Let’s take a closer look at one of the most easily recognisable patterns of stars in the northern hemisphere.
The Big Dipper goes by several different names, including the ‘Plough’ and the ‘Saucepan’. It is, though, very recognisable with its bowl-shaped pattern of four stars connected to a ‘handle’ of three more. This is a group of stars which has been recognised from time immemorial and by nearly all cultures around the world.
It is not a constellation in its own right, but just an easy-to-spot pattern of stars which form part of the larger constellation of Ursa Major, or the Great Bear. Patterns of stars like this that are only a part of one or more constellations are known as ‘asterisms’. It’s a really useful asterism for several reasons, one of the most important is that it can help us find Polaris or the ‘pole star’, which in turn helps us understand where true north lays, so it is of great benefit to navigators to know how to use the Big Dipper to aid finding this. The two end stars, opposite the handle, are called the ‘pointers’, because if you draw an imaginary line through these stars heading out of the ‘bowl’ the next bright star you will arrive at will be Polaris. By sheer chance Polaris sits almost over the north celestial pole.
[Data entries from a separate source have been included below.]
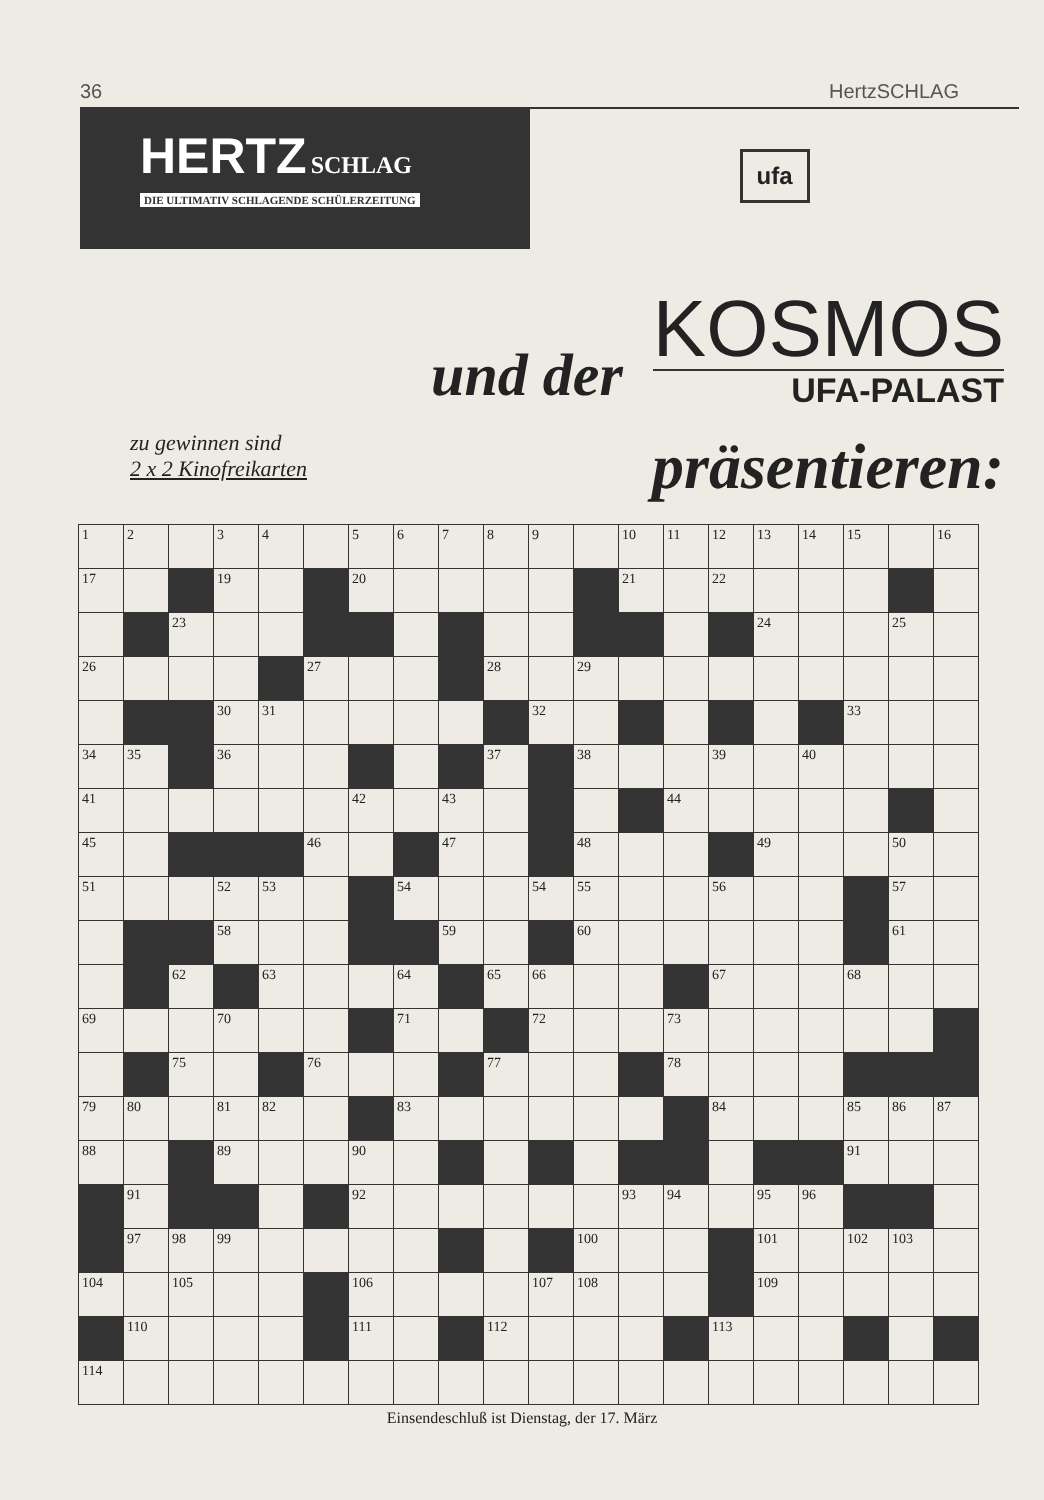36 HertzSCHLAG
HERTZ SCHLAG
DIE ULTIMATIV SCHLAGENDE SCHÜLERZEITUNG
ufa
und der
KOSMOS
UFA-PALAST
zu gewinnen sind
2 x 2 Kinofreikarten
präsentieren:
| 1 | 2 | | 3 | 4 | | 5 | 6 | 7 | 8 | 9 | | 10 | 11 | 12 | 13 | 14 | 15 | | 16 |
| 17 | | | 19 | | | 20 | | | | | | 21 | | 22 | | | | | |
| | | 23 | | | | | | | | | | | | | 24 | | | 25 | |
| 26 | | | | | 27 | | | | 28 | | 29 | | | | | | | | |
| | | | 30 | 31 | | | | | | 32 | | | | | | | 33 | | |
| 34 | 35 | | 36 | | | | | | 37 | | 38 | | | 39 | | 40 | | | |
| 41 | | | | | | 42 | | 43 | | | | | 44 | | | | | | |
| 45 | | | | | 46 | | | 47 | | | 48 | | | | 49 | | | 50 | |
| 51 | | | 52 | 53 | | | 54 | | | 54 | 55 | | | 56 | | | | 57 | |
| | | | 58 | | | | | 59 | | | 60 | | | | | | | 61 | |
| | | 62 | | 63 | | | 64 | | 65 | 66 | | | | 67 | | | 68 | | |
| 69 | | | 70 | | | | 71 | | | 72 | | | 73 | | | | | | |
| | | 75 | | | 76 | | | | 77 | | | | 78 | | | | | | |
| 79 | 80 | | 81 | 82 | | | 83 | | | | | | | 84 | | | 85 | 86 | 87 |
| 88 | | | 89 | | | 90 | | | | | | | | | | | 91 | | |
| | 91 | | | | | 92 | | | | | | 93 | 94 | | 95 | 96 | | | |
| | 97 | 98 | 99 | | | | | | | | 100 | | | | 101 | | 102 | 103 | |
| 104 | | 105 | | | | 106 | | | | 107 | 108 | | | | 109 | | | | |
| | 110 | | | | | 111 | | | 112 | | | | | 113 | | | | | |
| 114 | | | | | | | | | | | | | | | | | | | |
Einsendeschluß ist Dienstag, der 17. März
If you drop an imaginary line directly from this point to the horizon, you will know the position of true north.
For anyone living north of the latitude of southern Spain, the Big Dipper is circumpolar. This means that from these latitudes it never appears to set or disappear below the horizon.
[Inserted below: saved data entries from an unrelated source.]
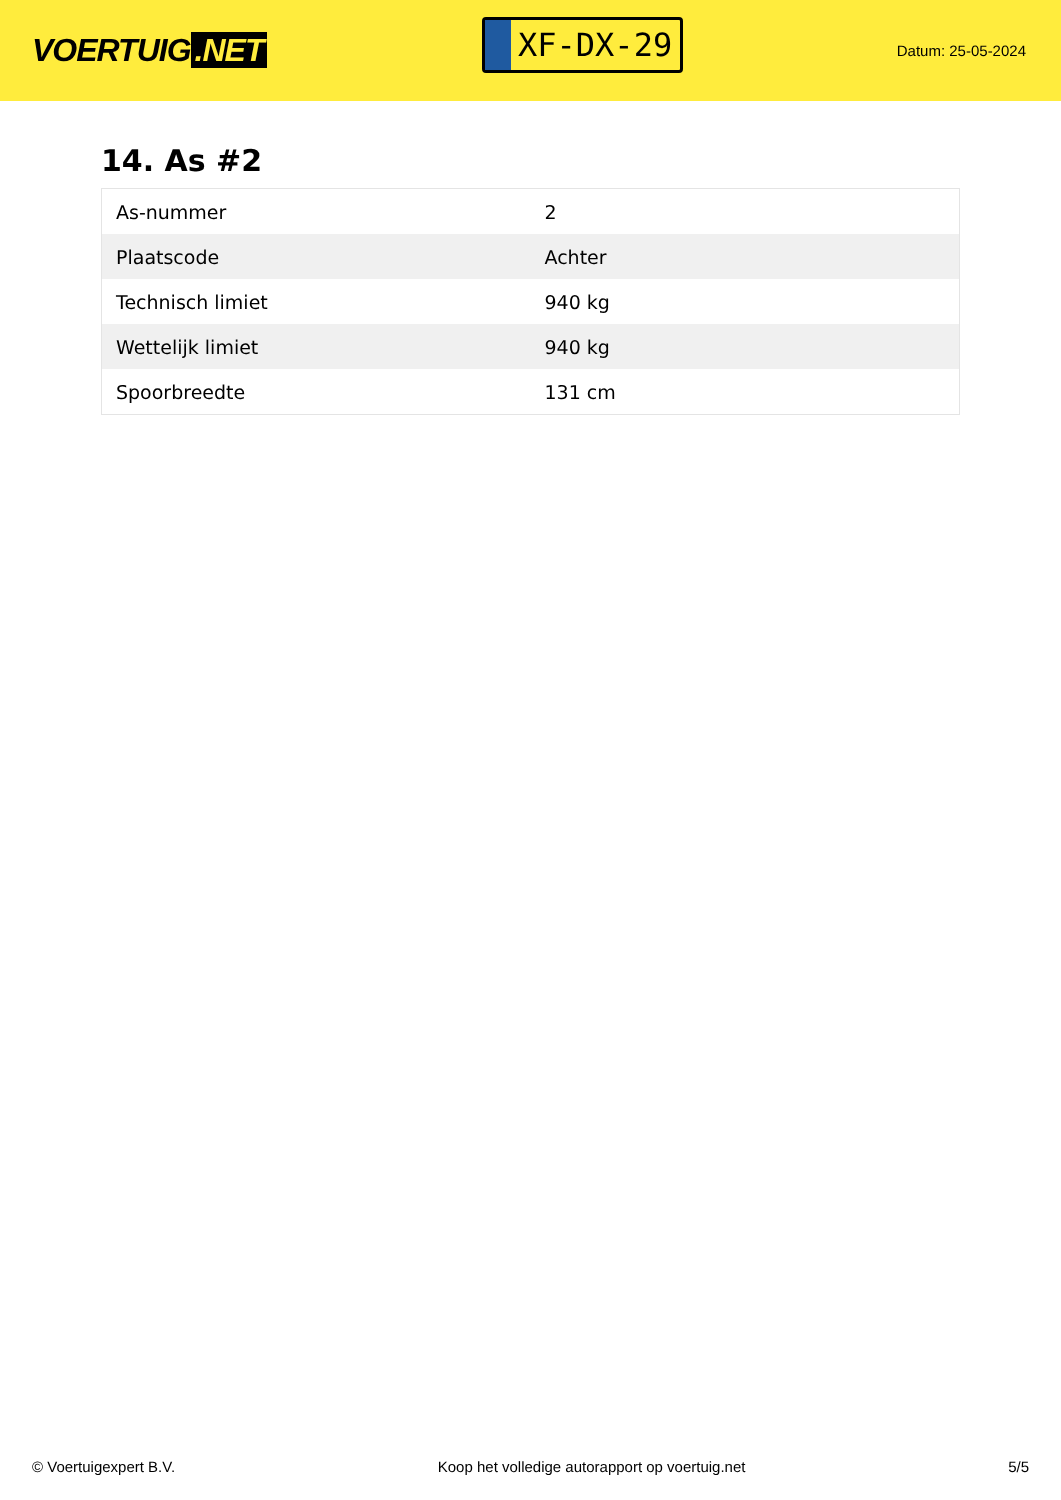VOERTUIG.NET
XF-DX-29
Datum: 25-05-2024
14. As #2
| As-nummer | 2 |
| Plaatscode | Achter |
| Technisch limiet | 940 kg |
| Wettelijk limiet | 940 kg |
| Spoorbreedte | 131 cm |
© Voertuigexpert B.V. Koop het volledige autorapport op voertuig.net 5/5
It rotates around the north celestial pole as do all the other stars and constellations, but because it resides near the pole it can always be found in the night sky.
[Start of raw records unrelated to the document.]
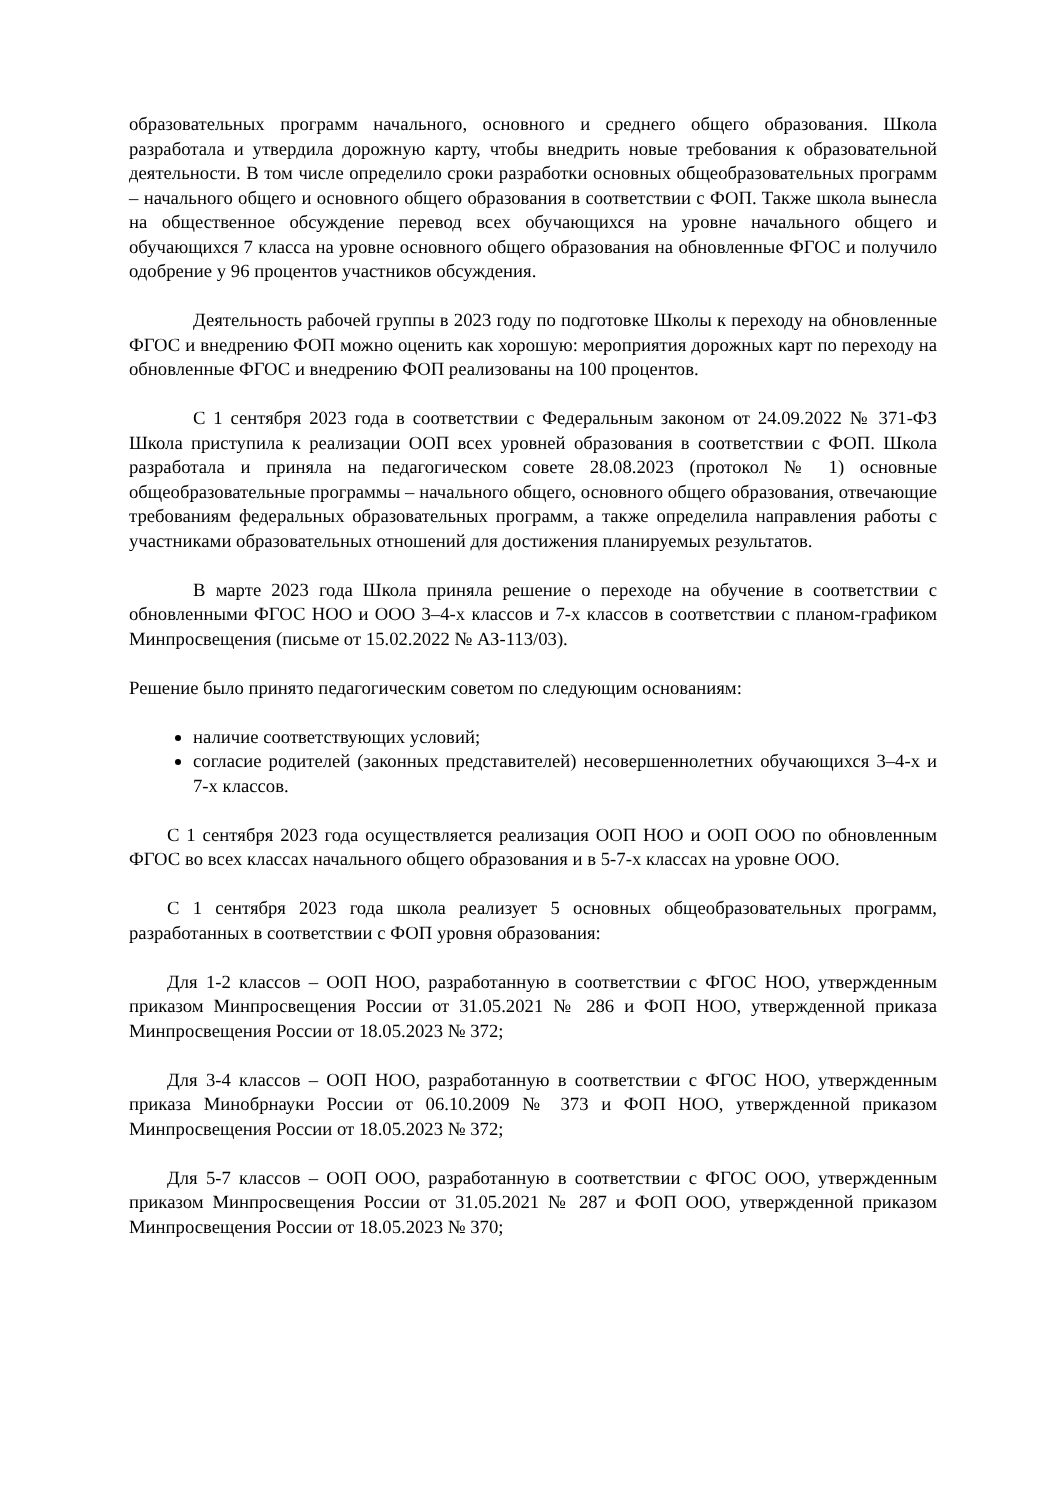образовательных программ начального, основного и среднего общего образования. Школа разработала и утвердила дорожную карту, чтобы внедрить новые требования к образовательной деятельности. В том числе определило сроки разработки основных общеобразовательных программ – начального общего и основного общего образования в соответствии с ФОП. Также школа вынесла на общественное обсуждение перевод всех обучающихся на уровне начального общего и обучающихся 7 класса на уровне основного общего образования на обновленные ФГОС и получило одобрение у 96 процентов участников обсуждения.
Деятельность рабочей группы в 2023 году по подготовке Школы к переходу на обновленные ФГОС и внедрению ФОП можно оценить как хорошую: мероприятия дорожных карт по переходу на обновленные ФГОС и внедрению ФОП реализованы на 100 процентов.
С 1 сентября 2023 года в соответствии с Федеральным законом от 24.09.2022 № 371-ФЗ Школа приступила к реализации ООП всех уровней образования в соответствии с ФОП. Школа разработала и приняла на педагогическом совете 28.08.2023 (протокол № 1) основные общеобразовательные программы – начального общего, основного общего образования, отвечающие требованиям федеральных образовательных программ, а также определила направления работы с участниками образовательных отношений для достижения планируемых результатов.
В марте 2023 года Школа приняла решение о переходе на обучение в соответствии с обновленными ФГОС НОО и ООО 3–4-х классов и 7-х классов в соответствии с планом-графиком Минпросвещения (письме от 15.02.2022 № АЗ-113/03).
Решение было принято педагогическим советом по следующим основаниям:
наличие соответствующих условий;
согласие родителей (законных представителей) несовершеннолетних обучающихся 3–4-х и 7-х классов.
С 1 сентября 2023 года осуществляется реализация ООП НОО и ООП ООО по обновленным ФГОС во всех классах начального общего образования и в 5-7-х классах на уровне ООО.
С 1 сентября 2023 года школа реализует 5 основных общеобразовательных программ, разработанных в соответствии с ФОП уровня образования:
Для 1-2 классов – ООП НОО, разработанную в соответствии с ФГОС НОО, утвержденным приказом Минпросвещения России от 31.05.2021 № 286 и ФОП НОО, утвержденной приказа Минпросвещения России от 18.05.2023 № 372;
Для 3-4 классов – ООП НОО, разработанную в соответствии с ФГОС НОО, утвержденным приказа Минобрнауки России от 06.10.2009 № 373 и ФОП НОО, утвержденной приказом Минпросвещения России от 18.05.2023 № 372;
Для 5-7 классов – ООП ООО, разработанную в соответствии с ФГОС ООО, утвержденным приказом Минпросвещения России от 31.05.2021 № 287 и ФОП ООО, утвержденной приказом Минпросвещения России от 18.05.2023 № 370;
The star in the handle which lays higher than the others is interesting; as if you look closely you’ll see it is two stars. This is a naked eye double star and unusually for double stars they both have names. These are Mizar and Alcor. If you have good eyesight you should be able to make out both stars. What is particularly interesting about this binary or double star is that each component is also a multiple star system. Mizar itself has four stars in orbit around their common centre of gravity, so all in all, this double star is in fact a sextuplet system, although most of these stars cannot be resolved using even the largest Earth-based telescope. We know of their existence from spectroscopy, whereby the light from the star is split by a prism into its constituent colours.
All the seven stars in the Big Dipper have names. The two stars of the pointers are called Merak (the lower of the two) and the other, at the top of the ‘bowl’, is called Dubhe. This is the brightest star in the group. Ursa Major plays host to several amazing deep sky objects including several galaxies.
You can use the stars of the Big Dipper to find a couple of them. If you draw an imaginary line from the bottom left star in the bowl through the top right one (Dubhe) and keep going for roughly the same distance again, you will come across a beautiful pair of galaxies known as M81 and M82. If you form an equilateral triangle with the two end stars of the handle, Mizar/ Alcor and Alkaid as the base, at the other point of the triangle you will find the galaxy M101.
The Big Dipper is also a great signpost to other constellations. If you use the two stars in the bowl nearest the handle, Megrez and Phad, as pointers but head away from the pole star, you can find the bright star Regulus in the Leo constellation. Again if you use the handle as a signpost, the next bright star you’ll come to is Arcturus in the constellation of Bootes.
So you can see what an amazing and useful group of stars the Big Dipper really is.